Un poco de Handel, Yann Tiersen, Einaudi, Philip Glass, Joe Hisaichi, una gota de luz cayendo al infinito de Saint Colombe. Lo que sea para acompañar la llovizna matinal, como un arbitrario Bernstein reubicando piezas porque nunca está enteramente a gusto.
La mañana tan sombría de un martes intrascendente. No hay suficiente luz para las caléndulas. Probable nieve en las montañas oculta por la baja niebla. Un yeti sentado ante el abismo reconstruyendo los escombros del dios nietzscheano.
Cuando Amparo me mandó al diablo me traje tantos papeles inútiles a San Carlos. La habitación que compartíamos quedó casi desocupada, porque el mobiliario no eran más que papeles y cajas amontonadas que yo traía en cada salida a ese Brooklyn miserable del norte santiaguino. Otros traerían alimentos, una flor. Yo traía papeles, hasta asfixiar nuestro sucucho como oficinilla de Hrabal.
Logré llenar cuatro bolsos al menos. No tenía más bolsos. Algunos, estoy seguro, pesaban más de cincuenta kilos. ¿Por qué no los tiré simplemente en el basurero de la esquina más cercana? ¿Para qué podría servirme en el futuro toda esa basurita pintada con caracteres que ya no venían al caso'
Al bajarme del bus en San Carlos quedé con los bolsos a orilla de carretera como cuatro yunques amarrando mi destino al cemento y a la noche. Los fui arrastrando a paso lento, sudando y sufriendo, como Robert de Niro ascendiendo la catarata de La Misión. ¿Para qué persistía en conservar esa basura? Papelitos que quizá (pude haberlo pensado) darían testimonio de un paso no excesivamente fútil por este mundo. Fotocopias, periódicos, libros viejos, cuadernos a modo de diarios arrejuntados, dietarios, cartas de amantes, algún bosquejo de un pintor amigo de juerga, servilletas con poemas manchados con vino, y más papeles universitarios. Pruebas, programas de curso, bibliografías.
Toda esa basura igual se perdió con los años. Los bolsos quedaron arrumbados en una habitación oscura de la casa de mi abuela hasta que alguien se deshizo de ellos. Una estufa, un camión basurero, un dentífrico de ratón, un avioncito de papel para un niño visitante.
Quizá fue mi expiación, mi equipaje de celulosa maltrecha, mi credencial de acumulador compulsivo de letras. Porque los papeles en sí no me importaban. Solo lo que estaba estampado en ellos. Y entonces lo digital era aún lejano, inaccesible, inmanejable a la rudimentaria técnica de mi mente decimonónica.

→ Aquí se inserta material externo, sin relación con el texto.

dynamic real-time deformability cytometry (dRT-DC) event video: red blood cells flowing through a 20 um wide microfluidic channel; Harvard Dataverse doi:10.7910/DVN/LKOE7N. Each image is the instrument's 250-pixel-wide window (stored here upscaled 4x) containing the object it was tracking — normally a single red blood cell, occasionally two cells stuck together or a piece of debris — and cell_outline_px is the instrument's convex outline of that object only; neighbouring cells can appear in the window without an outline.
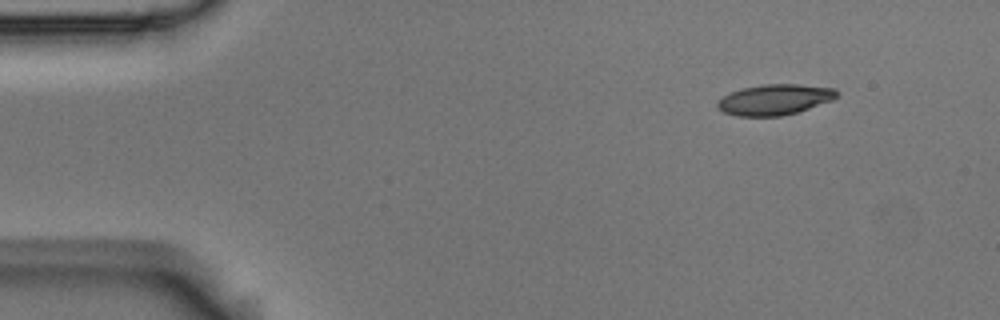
{"species": "Egyptian fruit bat (a non-hibernating species)", "species_latin": "Rousettus aegyptiacus", "temperature_condition": "room temperature", "stored_images_in_passage": 6, "camera_frame_rate_fps": 3000, "um_per_image_px": 0.085, "animal": {"sex": "male"}, "frame": {"image": 1, "passage_image": 1, "time_ms": 0.0, "image_size_px": [1000, 320], "cell_outline_px": [[840, 96], [832, 100], [796, 112], [780, 116], [736, 116], [724, 112], [716, 108], [716, 100], [728, 92], [760, 84], [796, 84], [836, 88], [840, 92]], "centroid_in_image_um": [65.82, 8.45], "position_along_channel_um": 19.2, "area_um2": 21.56}}
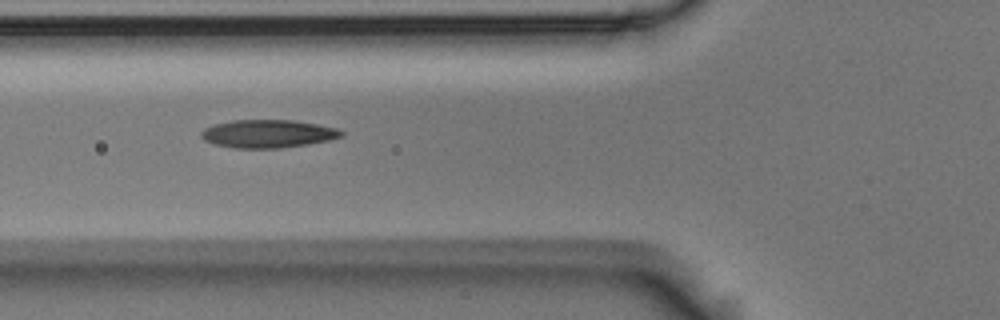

Es un recuerdo que me surge desde alguna catacumba mal cerrada mientras leo Timbuktú, el delirio final de Willy recordando cosas superfluas en lugar de aspectos profundos de la existencia. De fondo el algoritmo replica sentimentalismos insensatos de Yann Tiersen. La lluvia sigue cayendo. Las diez de la mañana y la penumbra se obceca en el valle.